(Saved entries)
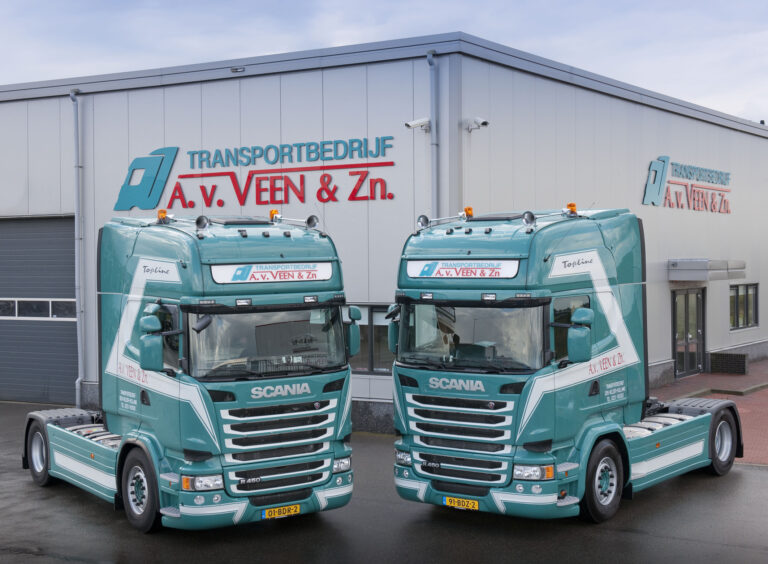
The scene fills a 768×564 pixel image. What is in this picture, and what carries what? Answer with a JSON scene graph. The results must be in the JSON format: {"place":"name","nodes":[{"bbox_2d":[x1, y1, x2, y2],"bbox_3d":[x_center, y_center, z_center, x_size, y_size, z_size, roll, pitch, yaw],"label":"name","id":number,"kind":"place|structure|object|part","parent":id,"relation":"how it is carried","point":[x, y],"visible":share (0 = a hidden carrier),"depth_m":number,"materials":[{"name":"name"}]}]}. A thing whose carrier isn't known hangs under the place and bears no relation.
{"place":"outdoors","nodes":[
{"label":"outdoors","id":0,"kind":"place"},
{"bbox_2d":[0,0,766,122],"label":"sky","id":1,"kind":"structure","parent":0,"point":[342,2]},
{"bbox_2d":[0,31,767,432],"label":"building","id":2,"kind":"structure","parent":0,"point":[724,326],"depth_m":19.55,"materials":[{"name":"grey metal"}]},
{"bbox_2d":[0,215,78,404],"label":"garage door","id":3,"kind":"structure","parent":2,"relation":"in","point":[72,269],"depth_m":20.98,"materials":[{"name":"grey metal"}]},
{"bbox_2d":[0,298,78,319],"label":"window","id":4,"kind":"structure","parent":3,"relation":"in","point":[16,305],"depth_m":20.07,"materials":[{"name":"glass"}]},
{"bbox_2d":[71,88,86,412],"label":"drainpipe","id":5,"kind":"object","parent":2,"relation":"attached to","point":[80,362],"visible":0.93,"depth_m":19.85,"materials":[{"name":"grey metal"}]},
{"bbox_2d":[230,66,244,72],"bbox_3d":[-2.529,-3.652,18.410,0.306,0.119,0.197,0,1,34],"label":"floodlight","id":6,"kind":"object","parent":2,"relation":"attached to","point":[235,70],"visible":0.93,"depth_m":18.35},
{"bbox_2d":[112,139,396,211],"bbox_3d":[-2.380,-1.838,18.155,6.064,1.270,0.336,0,1,34],"label":"wall sign","id":7,"kind":"object","parent":2,"relation":"attached to","point":[209,166],"visible":0.97,"depth_m":17.89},
{"bbox_2d":[347,304,393,373],"bbox_3d":[-0.223,0.864,16.742,2.008,1.208,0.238,0,1,34],"label":"window","id":8,"kind":"structure","parent":2,"relation":"in","point":[365,326],"depth_m":16.65,"materials":[{"name":"glass"}]},
{"bbox_2d":[404,118,430,131],"bbox_3d":[0.538,-2.472,16.770,0.360,0.252,0.442,0,1,34],"label":"security camera","id":9,"kind":"object","parent":2,"relation":"attached to","point":[420,122],"visible":0.97,"depth_m":16.72,"materials":[{"name":"white"}]},
{"bbox_2d":[425,50,438,218],"bbox_3d":[0.801,-0.948,17.073,0.289,5.676,0.335,0,1,34],"label":"drainpipe","id":10,"kind":"object","parent":2,"relation":"attached to","point":[430,56],"visible":0.74,"depth_m":17.01,"materials":[{"name":"grey metal"}]},
{"bbox_2d":[466,117,488,130],"bbox_3d":[1.501,-2.540,17.083,0.471,0.249,0.265,0,1,34],"label":"security camera","id":11,"kind":"object","parent":2,"relation":"attached to","point":[483,124],"visible":0.97,"depth_m":17.01,"materials":[{"name":"white"}]},
{"bbox_2d":[642,156,733,213],"bbox_3d":[6.993,-2.194,24.079,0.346,1.226,5.687,0,1,34],"label":"wall sign","id":12,"kind":"object","parent":2,"relation":"attached to","point":[663,161],"visible":0.98,"depth_m":23.71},
{"bbox_2d":[672,286,704,378],"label":"glass door","id":13,"kind":"structure","parent":2,"relation":"in","point":[677,359],"depth_m":24.53,"materials":[{"name":"glass"}]},
{"bbox_2d":[668,258,745,280],"bbox_3d":[7.141,-0.268,23.636,1.270,0.460,2.251,0,1,34],"label":"door canopy","id":14,"kind":"object","parent":2,"relation":"attached to","point":[698,278],"visible":0.96,"depth_m":22.80,"materials":[{"name":"grey metal"}]},
{"bbox_2d":[729,282,758,329],"bbox_3d":[8.962,0.549,26.659,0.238,1.281,2.149,0,1,34],"label":"window","id":15,"kind":"structure","parent":2,"relation":"in","point":[748,321],"depth_m":26.68,"materials":[{"name":"glass"}]},
{"bbox_2d":[1,400,767,563],"label":"asphalt lot","id":16,"kind":"structure","parent":0,"point":[38,563],"materials":[{"name":"grey asphalt"}]},
{"bbox_2d":[21,212,354,532],"bbox_3d":[-2.664,0.840,12.026,5.676,3.235,2.530,0,1,34],"label":"truck","id":17,"kind":"object","parent":16,"relation":"on","point":[195,395],"visible":0.91,"depth_m":10.43,"materials":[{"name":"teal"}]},
{"label":"wheel","id":18,"kind":"part","parent":17,"relation":"part of","materials":[{"name":"black rubber"}]},
{"label":"wheel","id":19,"kind":"part","parent":17,"relation":"part of","materials":[{"name":"black rubber"}]},
{"bbox_2d":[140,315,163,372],"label":"side mirror","id":20,"kind":"object","parent":17,"relation":"attached to","point":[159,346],"visible":0.97,"depth_m":10.20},
{"bbox_2d":[156,209,167,222],"bbox_3d":[-2.529,-0.751,12.127,0.139,0.180,0.175,-1,1,-37],"label":"beacon light","id":21,"kind":"object","parent":17,"relation":"on","point":[160,215],"visible":0.78,"depth_m":12.08,"materials":[{"name":"orange plastic"}]},
{"label":"headlight","id":22,"kind":"part","parent":17,"relation":"part of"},
{"bbox_2d":[195,215,209,230],"bbox_3d":[-1.911,-0.627,11.164,0.201,0.191,0.187,0,1,34],"label":"air horn","id":23,"kind":"object","parent":17,"relation":"on","point":[199,220],"visible":0.92,"depth_m":11.12,"materials":[{"name":"silver metal"}]},
{"label":"windshield","id":24,"kind":"part","parent":17,"relation":"part of","materials":[{"name":"glass"}]},
{"bbox_2d":[208,262,331,284],"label":"sign","id":25,"kind":"object","parent":17,"relation":"attached to","point":[254,274],"visible":0.95,"depth_m":10.58,"materials":[{"name":"white plastic"}]},
{"bbox_2d":[268,208,279,221],"bbox_3d":[-1.282,-0.778,12.452,0.143,0.181,0.170,-1,1,-36],"label":"beacon light","id":26,"kind":"object","parent":17,"relation":"on","point":[271,212],"visible":0.77,"depth_m":12.40,"materials":[{"name":"orange plastic"}]},
{"label":"grille","id":27,"kind":"part","parent":17,"relation":"part of","materials":[{"name":"metal"}]},
{"bbox_2d":[260,504,300,519],"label":"license plate","id":28,"kind":"object","parent":17,"relation":"attached to","point":[292,511],"visible":0.93,"depth_m":10.37,"materials":[{"name":"yellow metal"}]},
{"bbox_2d":[305,214,318,228],"bbox_3d":[-0.848,-0.683,12.165,0.207,0.191,0.198,0,1,34],"label":"air horn","id":29,"kind":"object","parent":17,"relation":"on","point":[311,218],"visible":0.88,"depth_m":12.13,"materials":[{"name":"metal"}]},
{"bbox_2d":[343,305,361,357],"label":"side mirror","id":30,"kind":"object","parent":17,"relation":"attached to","point":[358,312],"visible":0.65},
{"bbox_2d":[386,206,740,521],"bbox_3d":[2.353,0.807,12.545,2.421,3.235,6.076,0,1,34],"label":"truck","id":31,"kind":"object","parent":16,"relation":"on","point":[539,384],"visible":0.92,"depth_m":10.72,"materials":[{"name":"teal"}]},
{"label":"headlight","id":32,"kind":"part","parent":31,"relation":"part of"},
{"bbox_2d":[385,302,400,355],"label":"side mirror","id":33,"kind":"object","parent":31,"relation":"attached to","point":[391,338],"visible":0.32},
{"bbox_2d":[416,214,430,228],"bbox_3d":[0.455,-0.683,12.015,0.213,0.186,0.190,0,1,34],"label":"air horn","id":34,"kind":"object","parent":31,"relation":"on","point":[425,220],"visible":0.87,"depth_m":11.98,"materials":[{"name":"metal"}]},
{"label":"grille","id":35,"kind":"part","parent":31,"relation":"part of","materials":[{"name":"metal"}]},
{"bbox_2d":[442,495,479,509],"bbox_3d":[0.776,2.209,10.655,0.440,0.140,0.113,0,1,34],"label":"license plate","id":36,"kind":"object","parent":31,"relation":"attached to","point":[449,503],"visible":0.89,"depth_m":10.63,"materials":[{"name":"yellow metal"}]},
{"bbox_2d":[405,259,519,278],"bbox_3d":[0.766,-0.124,10.731,1.383,0.211,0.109,0,1,34],"label":"sign","id":37,"kind":"object","parent":31,"relation":"attached to","point":[444,274],"visible":0.96,"depth_m":10.68,"materials":[{"name":"white plastic"}]},
{"bbox_2d":[463,206,473,218],"bbox_3d":[0.996,-0.802,12.528,0.155,0.176,0.158,0,1,34],"label":"beacon light","id":38,"kind":"object","parent":31,"relation":"on","point":[469,212],"visible":0.88,"depth_m":12.48,"materials":[{"name":"orange plastic"}]},
{"label":"windshield","id":39,"kind":"part","parent":31,"relation":"part of","materials":[{"name":"glass"}]},
{"bbox_2d":[522,211,536,225],"bbox_3d":[1.515,-0.663,11.041,0.210,0.195,0.198,0,1,34],"label":"air horn","id":40,"kind":"object","parent":31,"relation":"on","point":[525,218],"visible":0.92,"depth_m":10.99,"materials":[{"name":"silver metal"}]},
{"label":"headlight","id":41,"kind":"part","parent":31,"relation":"part of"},
{"bbox_2d":[565,202,577,216],"bbox_3d":[2.116,-0.813,12.030,0.173,0.185,0.173,-1,1,-44],"label":"beacon light","id":42,"kind":"object","parent":31,"relation":"on","point":[572,206],"visible":0.83,"depth_m":11.97,"materials":[{"name":"orange plastic"}]},
{"bbox_2d":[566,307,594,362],"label":"side mirror","id":43,"kind":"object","parent":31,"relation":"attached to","point":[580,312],"visible":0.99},
{"label":"wheel","id":44,"kind":"part","parent":31,"relation":"part of","materials":[{"name":"black rubber"}]},
{"label":"wheel","id":45,"kind":"part","parent":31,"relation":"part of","materials":[{"name":"black rubber"}]},
{"bbox_2d":[646,360,767,465],"label":"brick pavement","id":46,"kind":"structure","parent":0,"point":[765,409],"materials":[{"name":"red brick"}]},
{"bbox_2d":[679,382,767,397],"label":"curb","id":47,"kind":"structure","parent":46,"relation":"on","point":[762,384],"depth_m":21.19,"materials":[{"name":"grey concrete"}]},
{"bbox_2d":[709,351,748,374],"bbox_3d":[8.105,1.918,24.930,0.953,0.485,0.622,0,1,34],"label":"planter","id":48,"kind":"object","parent":46,"relation":"on","point":[735,356],"visible":0.98,"depth_m":24.63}
]}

Exercise brief:
Whenever the string "outdoors" shows up in a line of the entries, copy that line.

Task solution:
{"place":"outdoors","nodes":[
{"label":"outdoors","id":0,"kind":"place"},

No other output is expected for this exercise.